(Records from a data source)
====

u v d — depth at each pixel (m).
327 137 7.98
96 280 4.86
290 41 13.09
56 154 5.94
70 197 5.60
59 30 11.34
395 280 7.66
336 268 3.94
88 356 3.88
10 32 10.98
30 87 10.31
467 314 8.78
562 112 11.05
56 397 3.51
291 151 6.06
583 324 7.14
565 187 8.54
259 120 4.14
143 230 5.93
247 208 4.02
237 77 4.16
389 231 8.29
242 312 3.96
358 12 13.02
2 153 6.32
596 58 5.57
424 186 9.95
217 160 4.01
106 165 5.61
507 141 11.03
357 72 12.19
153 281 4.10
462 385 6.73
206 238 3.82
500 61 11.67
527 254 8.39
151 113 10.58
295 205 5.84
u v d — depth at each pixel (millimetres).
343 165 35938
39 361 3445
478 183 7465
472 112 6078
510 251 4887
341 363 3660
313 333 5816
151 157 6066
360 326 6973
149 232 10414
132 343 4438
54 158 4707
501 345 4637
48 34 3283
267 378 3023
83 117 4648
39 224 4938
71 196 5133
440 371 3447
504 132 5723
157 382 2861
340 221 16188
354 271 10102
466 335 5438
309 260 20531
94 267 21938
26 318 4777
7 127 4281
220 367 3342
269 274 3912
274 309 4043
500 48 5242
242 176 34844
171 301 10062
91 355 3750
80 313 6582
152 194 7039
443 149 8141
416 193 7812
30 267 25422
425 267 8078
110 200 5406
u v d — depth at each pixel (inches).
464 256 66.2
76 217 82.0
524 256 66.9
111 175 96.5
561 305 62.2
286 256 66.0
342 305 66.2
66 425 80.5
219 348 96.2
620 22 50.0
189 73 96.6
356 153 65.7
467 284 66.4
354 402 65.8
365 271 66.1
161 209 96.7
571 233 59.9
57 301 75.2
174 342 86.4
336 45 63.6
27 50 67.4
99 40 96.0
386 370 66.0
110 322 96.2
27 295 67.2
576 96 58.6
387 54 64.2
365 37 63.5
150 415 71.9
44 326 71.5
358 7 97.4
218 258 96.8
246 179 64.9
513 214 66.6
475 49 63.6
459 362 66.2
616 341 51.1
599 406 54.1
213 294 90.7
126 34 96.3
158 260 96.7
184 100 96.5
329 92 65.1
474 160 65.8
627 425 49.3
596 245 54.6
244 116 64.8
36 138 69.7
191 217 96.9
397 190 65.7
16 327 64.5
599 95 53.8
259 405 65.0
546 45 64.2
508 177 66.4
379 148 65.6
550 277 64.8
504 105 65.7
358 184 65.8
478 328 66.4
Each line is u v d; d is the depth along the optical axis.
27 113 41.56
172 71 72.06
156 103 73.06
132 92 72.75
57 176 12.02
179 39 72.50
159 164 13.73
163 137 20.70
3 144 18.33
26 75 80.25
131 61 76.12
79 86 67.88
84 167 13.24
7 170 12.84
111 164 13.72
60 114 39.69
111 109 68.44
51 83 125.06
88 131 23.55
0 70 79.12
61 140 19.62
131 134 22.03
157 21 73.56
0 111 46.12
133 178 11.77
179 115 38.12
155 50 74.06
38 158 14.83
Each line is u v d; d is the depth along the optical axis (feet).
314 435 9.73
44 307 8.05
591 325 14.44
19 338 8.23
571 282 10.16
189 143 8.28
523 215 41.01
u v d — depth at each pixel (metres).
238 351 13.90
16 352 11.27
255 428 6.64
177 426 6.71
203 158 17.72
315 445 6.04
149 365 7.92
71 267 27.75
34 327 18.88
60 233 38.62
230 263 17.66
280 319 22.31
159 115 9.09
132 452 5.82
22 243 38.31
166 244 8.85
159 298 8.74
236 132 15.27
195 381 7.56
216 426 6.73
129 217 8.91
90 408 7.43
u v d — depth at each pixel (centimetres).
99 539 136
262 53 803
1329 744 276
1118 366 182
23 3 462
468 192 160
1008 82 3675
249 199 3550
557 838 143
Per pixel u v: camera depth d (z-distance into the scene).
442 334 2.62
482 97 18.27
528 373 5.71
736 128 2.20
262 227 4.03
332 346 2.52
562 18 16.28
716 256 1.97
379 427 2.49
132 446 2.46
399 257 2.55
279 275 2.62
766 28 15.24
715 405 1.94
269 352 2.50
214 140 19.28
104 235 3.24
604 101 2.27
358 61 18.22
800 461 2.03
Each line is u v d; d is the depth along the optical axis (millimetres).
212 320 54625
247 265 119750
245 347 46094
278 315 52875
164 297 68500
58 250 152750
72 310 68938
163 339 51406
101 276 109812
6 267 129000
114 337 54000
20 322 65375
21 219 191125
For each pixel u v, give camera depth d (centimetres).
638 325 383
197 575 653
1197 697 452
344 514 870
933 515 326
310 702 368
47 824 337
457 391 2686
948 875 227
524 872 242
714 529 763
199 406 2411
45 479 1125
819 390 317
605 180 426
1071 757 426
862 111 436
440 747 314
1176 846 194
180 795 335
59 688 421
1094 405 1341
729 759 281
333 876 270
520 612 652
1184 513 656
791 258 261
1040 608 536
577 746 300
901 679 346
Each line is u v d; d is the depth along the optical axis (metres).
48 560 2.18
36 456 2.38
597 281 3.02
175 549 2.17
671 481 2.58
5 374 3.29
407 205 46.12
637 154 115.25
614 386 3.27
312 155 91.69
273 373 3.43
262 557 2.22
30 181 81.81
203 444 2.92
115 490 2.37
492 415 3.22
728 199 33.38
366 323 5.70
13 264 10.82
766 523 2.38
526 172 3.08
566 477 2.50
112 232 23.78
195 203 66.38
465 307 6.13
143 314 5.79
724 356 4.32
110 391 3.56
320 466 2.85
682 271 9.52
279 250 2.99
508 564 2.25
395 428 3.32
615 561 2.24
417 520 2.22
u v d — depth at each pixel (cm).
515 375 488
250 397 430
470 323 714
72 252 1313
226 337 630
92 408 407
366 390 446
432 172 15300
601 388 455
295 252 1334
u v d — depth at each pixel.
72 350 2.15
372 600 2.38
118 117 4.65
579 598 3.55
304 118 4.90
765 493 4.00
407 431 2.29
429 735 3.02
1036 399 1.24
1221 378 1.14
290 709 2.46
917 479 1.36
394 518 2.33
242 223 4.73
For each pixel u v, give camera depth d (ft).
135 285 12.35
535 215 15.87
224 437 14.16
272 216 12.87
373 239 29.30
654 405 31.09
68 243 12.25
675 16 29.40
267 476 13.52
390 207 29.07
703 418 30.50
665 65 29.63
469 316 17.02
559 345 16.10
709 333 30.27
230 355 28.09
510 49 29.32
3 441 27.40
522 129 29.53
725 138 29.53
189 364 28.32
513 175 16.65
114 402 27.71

====

→ **What the task requires**
Render the whole set of entries again, exactly as given.

→ **Output**
u v d — depth at each pixel (m).
327 137 7.98
96 280 4.86
290 41 13.09
56 154 5.94
70 197 5.60
59 30 11.34
395 280 7.66
336 268 3.94
88 356 3.88
10 32 10.98
30 87 10.31
467 314 8.78
562 112 11.05
56 397 3.51
291 151 6.06
583 324 7.14
565 187 8.54
259 120 4.14
143 230 5.93
247 208 4.02
237 77 4.16
389 231 8.29
242 312 3.96
358 12 13.02
2 153 6.32
596 58 5.57
424 186 9.95
217 160 4.01
106 165 5.61
507 141 11.03
357 72 12.19
153 281 4.10
462 385 6.73
206 238 3.82
500 61 11.67
527 254 8.39
151 113 10.58
295 205 5.84
u v d — depth at each pixel (millimetres).
343 165 35938
39 361 3445
478 183 7465
472 112 6078
510 251 4887
341 363 3660
313 333 5816
151 157 6066
360 326 6973
149 232 10414
132 343 4438
54 158 4707
501 345 4637
48 34 3283
267 378 3023
83 117 4648
39 224 4938
71 196 5133
440 371 3447
504 132 5723
157 382 2861
340 221 16188
354 271 10102
466 335 5438
309 260 20531
94 267 21938
26 318 4777
7 127 4281
220 367 3342
269 274 3912
274 309 4043
500 48 5242
242 176 34844
171 301 10062
91 355 3750
80 313 6582
152 194 7039
443 149 8141
416 193 7812
30 267 25422
425 267 8078
110 200 5406
u v d — depth at each pixel (inches).
464 256 66.2
76 217 82.0
524 256 66.9
111 175 96.5
561 305 62.2
286 256 66.0
342 305 66.2
66 425 80.5
219 348 96.2
620 22 50.0
189 73 96.6
356 153 65.7
467 284 66.4
354 402 65.8
365 271 66.1
161 209 96.7
571 233 59.9
57 301 75.2
174 342 86.4
336 45 63.6
27 50 67.4
99 40 96.0
386 370 66.0
110 322 96.2
27 295 67.2
576 96 58.6
387 54 64.2
365 37 63.5
150 415 71.9
44 326 71.5
358 7 97.4
218 258 96.8
246 179 64.9
513 214 66.6
475 49 63.6
459 362 66.2
616 341 51.1
599 406 54.1
213 294 90.7
126 34 96.3
158 260 96.7
184 100 96.5
329 92 65.1
474 160 65.8
627 425 49.3
596 245 54.6
244 116 64.8
36 138 69.7
191 217 96.9
397 190 65.7
16 327 64.5
599 95 53.8
259 405 65.0
546 45 64.2
508 177 66.4
379 148 65.6
550 277 64.8
504 105 65.7
358 184 65.8
478 328 66.4
Each line is u v d; d is the depth along the optical axis.
27 113 41.56
172 71 72.06
156 103 73.06
132 92 72.75
57 176 12.02
179 39 72.50
159 164 13.73
163 137 20.70
3 144 18.33
26 75 80.25
131 61 76.12
79 86 67.88
84 167 13.24
7 170 12.84
111 164 13.72
60 114 39.69
111 109 68.44
51 83 125.06
88 131 23.55
0 70 79.12
61 140 19.62
131 134 22.03
157 21 73.56
0 111 46.12
133 178 11.77
179 115 38.12
155 50 74.06
38 158 14.83
Each line is u v d; d is the depth along the optical axis (feet).
314 435 9.73
44 307 8.05
591 325 14.44
19 338 8.23
571 282 10.16
189 143 8.28
523 215 41.01
u v d — depth at each pixel (metres).
238 351 13.90
16 352 11.27
255 428 6.64
177 426 6.71
203 158 17.72
315 445 6.04
149 365 7.92
71 267 27.75
34 327 18.88
60 233 38.62
230 263 17.66
280 319 22.31
159 115 9.09
132 452 5.82
22 243 38.31
166 244 8.85
159 298 8.74
236 132 15.27
195 381 7.56
216 426 6.73
129 217 8.91
90 408 7.43
u v d — depth at each pixel (centimetres).
99 539 136
262 53 803
1329 744 276
1118 366 182
23 3 462
468 192 160
1008 82 3675
249 199 3550
557 838 143
Per pixel u v: camera depth d (z-distance into the scene).
442 334 2.62
482 97 18.27
528 373 5.71
736 128 2.20
262 227 4.03
332 346 2.52
562 18 16.28
716 256 1.97
379 427 2.49
132 446 2.46
399 257 2.55
279 275 2.62
766 28 15.24
715 405 1.94
269 352 2.50
214 140 19.28
104 235 3.24
604 101 2.27
358 61 18.22
800 461 2.03
Each line is u v d; d is the depth along the optical axis (millimetres).
212 320 54625
247 265 119750
245 347 46094
278 315 52875
164 297 68500
58 250 152750
72 310 68938
163 339 51406
101 276 109812
6 267 129000
114 337 54000
20 322 65375
21 219 191125
For each pixel u v, give camera depth d (centimetres).
638 325 383
197 575 653
1197 697 452
344 514 870
933 515 326
310 702 368
47 824 337
457 391 2686
948 875 227
524 872 242
714 529 763
199 406 2411
45 479 1125
819 390 317
605 180 426
1071 757 426
862 111 436
440 747 314
1176 846 194
180 795 335
59 688 421
1094 405 1341
729 759 281
333 876 270
520 612 652
1184 513 656
791 258 261
1040 608 536
577 746 300
901 679 346
Each line is u v d; d is the depth along the optical axis (metres).
48 560 2.18
36 456 2.38
597 281 3.02
175 549 2.17
671 481 2.58
5 374 3.29
407 205 46.12
637 154 115.25
614 386 3.27
312 155 91.69
273 373 3.43
262 557 2.22
30 181 81.81
203 444 2.92
115 490 2.37
492 415 3.22
728 199 33.38
366 323 5.70
13 264 10.82
766 523 2.38
526 172 3.08
566 477 2.50
112 232 23.78
195 203 66.38
465 307 6.13
143 314 5.79
724 356 4.32
110 391 3.56
320 466 2.85
682 271 9.52
279 250 2.99
508 564 2.25
395 428 3.32
615 561 2.24
417 520 2.22
u v d — depth at each pixel (cm).
515 375 488
250 397 430
470 323 714
72 252 1313
226 337 630
92 408 407
366 390 446
432 172 15300
601 388 455
295 252 1334
u v d — depth at each pixel.
72 350 2.15
372 600 2.38
118 117 4.65
579 598 3.55
304 118 4.90
765 493 4.00
407 431 2.29
429 735 3.02
1036 399 1.24
1221 378 1.14
290 709 2.46
917 479 1.36
394 518 2.33
242 223 4.73
For each pixel u v, give camera depth d (ft).
135 285 12.35
535 215 15.87
224 437 14.16
272 216 12.87
373 239 29.30
654 405 31.09
68 243 12.25
675 16 29.40
267 476 13.52
390 207 29.07
703 418 30.50
665 65 29.63
469 316 17.02
559 345 16.10
709 333 30.27
230 355 28.09
510 49 29.32
3 441 27.40
522 129 29.53
725 138 29.53
189 364 28.32
513 175 16.65
114 402 27.71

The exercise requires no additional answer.